Perbaikan Angkutan Massal dan Tolak Jalan Tol Dalam Kota, Prasyarat Penerapan ERP Print
Bertempat di Jakarta Media Center (JMC) Kebon Sirih Jakarta Pusat, Koalisi Warga untuk Transport Demand Management (TDM) hari ini (30/9) menyelenggarakan Diskusi Publik tentang rencana Pemprov DKI Jakarta menerapkan Electronic Road Pricing (ERP). Para pembicara yang hadir dalam kesempatan yang dihadiri sejumlah pemerhati dan instansi yang concern di bidang transportasi perkotaan Jakarta antara lain Iskandar Abubakar selaku Staf Ahli Menteri Perhubungan dan Muhammad Akbar dari Dinas Perhubungan DKI Jakarta. Selain itu hadir pula Kasubdit Pajak Daerah dan Retribusi Daerah II Kementerian Keuangan Jamiat Aries Calfat dan Nugroho dari Setneg. 

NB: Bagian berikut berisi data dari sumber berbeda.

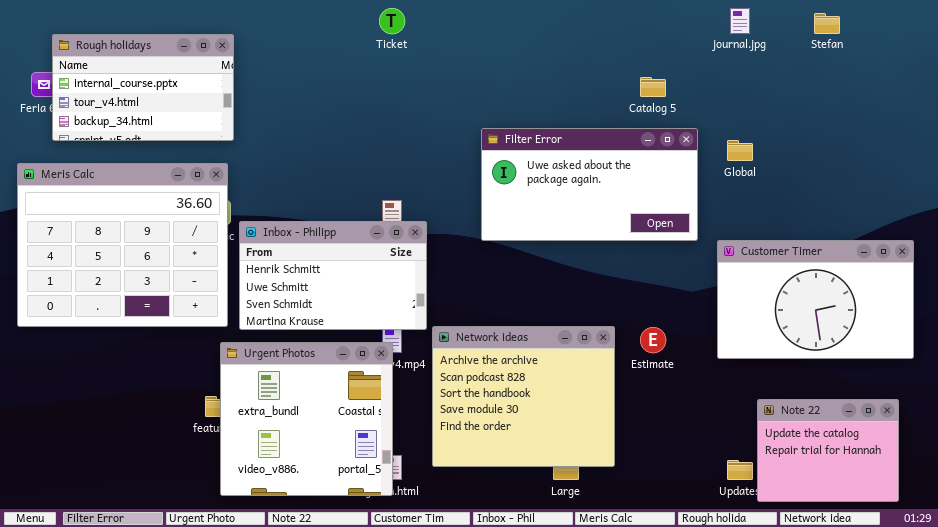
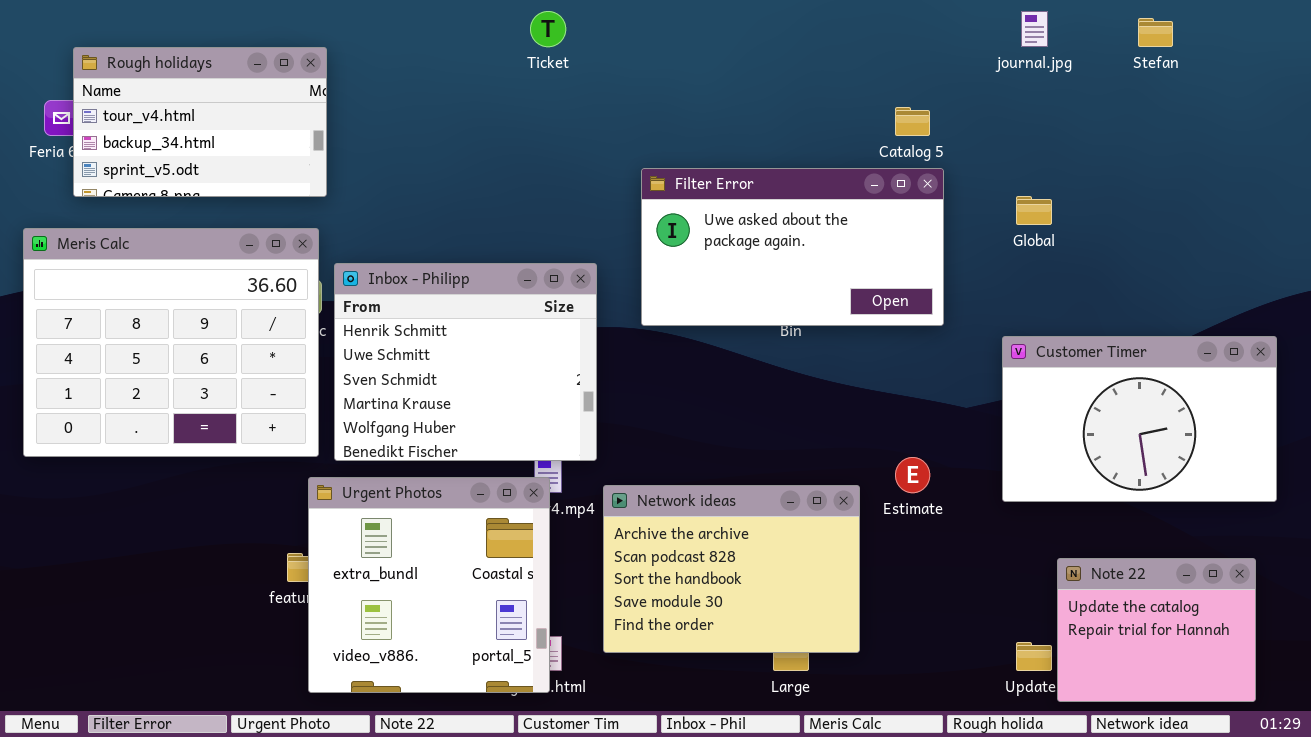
Rough holidays: [52,34,234,141] -> [73,47,327,197], scrolled down 1 row
Filter Error: [481,128,698,241] -> [641,168,944,326], moved
Inbox - Philipp: [239,221,427,330] -> [334,263,597,461], resized
Network ideas: [432,326,615,467] -> [603,485,860,653], resized

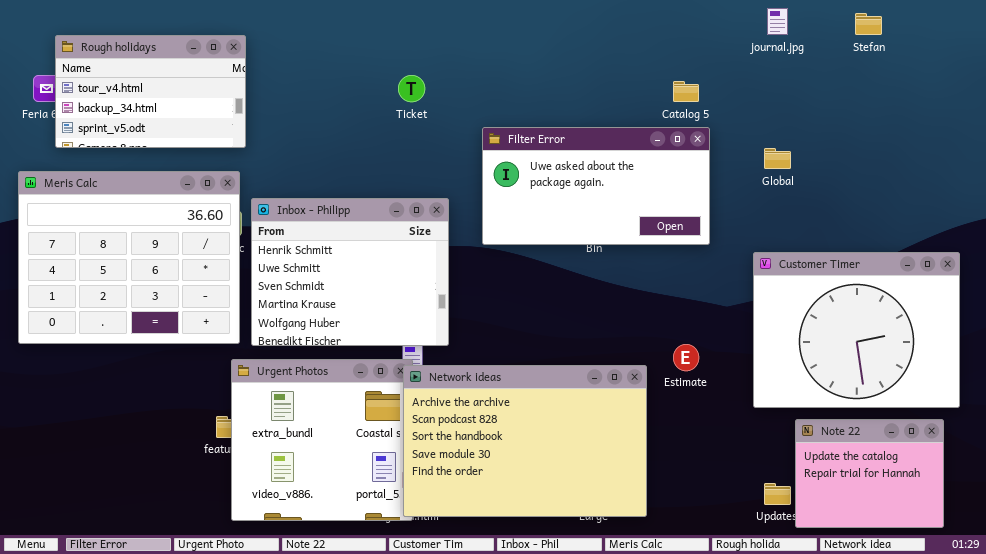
Ticket: [530,11,566,47] -> [398,75,425,102], moved
Customer Timer: [1002,336,1277,502] -> [753,252,960,408], resized
Network ideas: [603,485,860,653] -> [403,365,647,517], resized

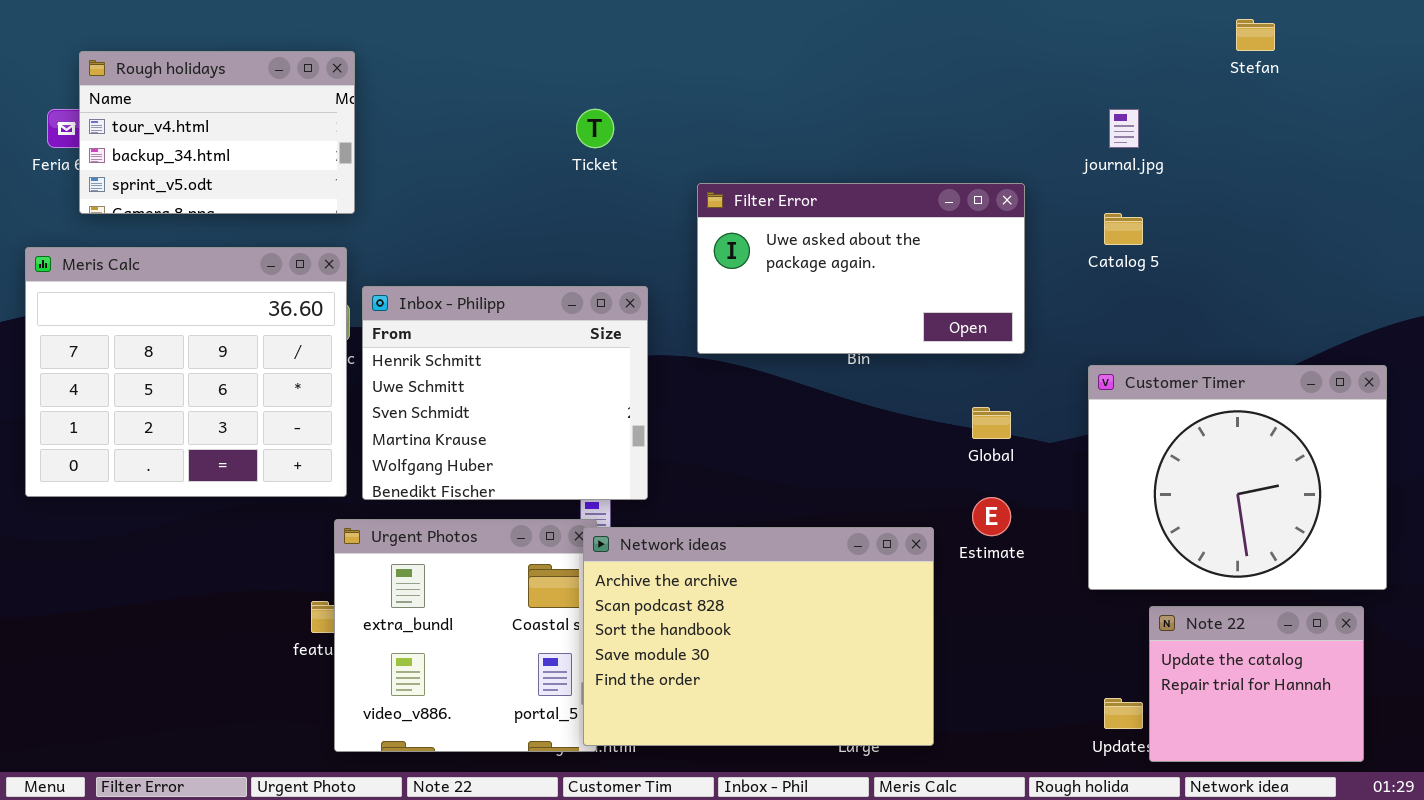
journal.jpg: [767,8,788,35] -> [1109,109,1139,148], moved
Catalog 5: [673,81,699,102] -> [1104,213,1143,245], moved
Global: [764,148,791,169] -> [972,407,1011,439], moved

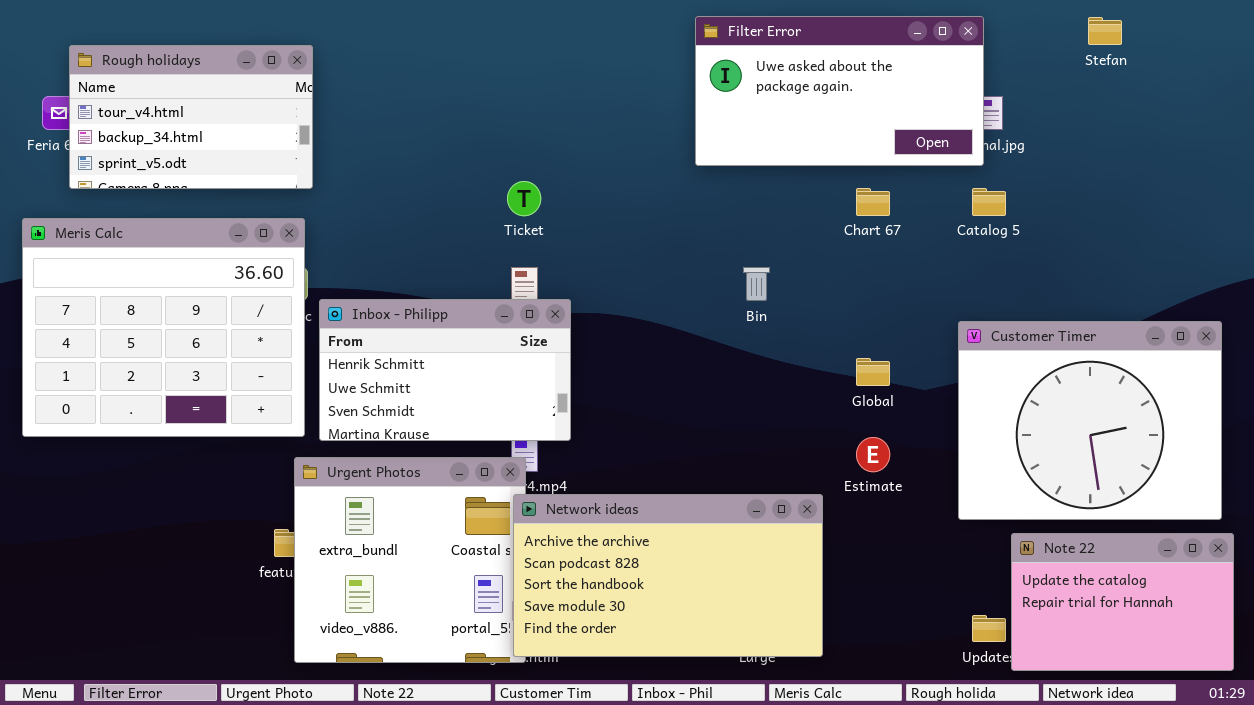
Ticket: [576,109,614,148] -> [507,181,541,216], moved
Filter Error: [697,183,1025,354] -> [695,16,984,166], moved
Inbox - Philipp: [362,286,648,500] -> [319,299,571,441], resized
Network ideas: [583,527,934,746] -> [513,494,823,657], resized
Note 22: [1149,606,1364,762] -> [1011,533,1234,671], resized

Dalam acara tersebut, Direktur Eksekutif Instran Darmaningtyas menyatakan sikapnya bahwa sebelum ERP diterapkan ada beberapa prasyarat yang harus dipenuhi oleh DKI, yaitu pembenahan Transjakarta Busway serta komitmen untuk tidak membangun 6 ruas Jalan Tol Dalam Kota. Transjakarta Busway harus ditingkatkan pelayanannya karena angkutan umum massal berkualitas baik akan menjadi pilihan terbaik buat masyarakat untuk tidak lagi menggunakan mobilnya untuk keperluan di pusat kota. Sedangkan pembangunan Jalan Tol Dalam Kota hanya akan membuat masyarakat semakin tergoda menggunakan kendaraan pribadi di tengah kota sehingga sangat berpotensi menimbulkan sumber kemacetan baru, suatu hal yang sangat paradoks dengan niat menerapkan ERP. (AIW).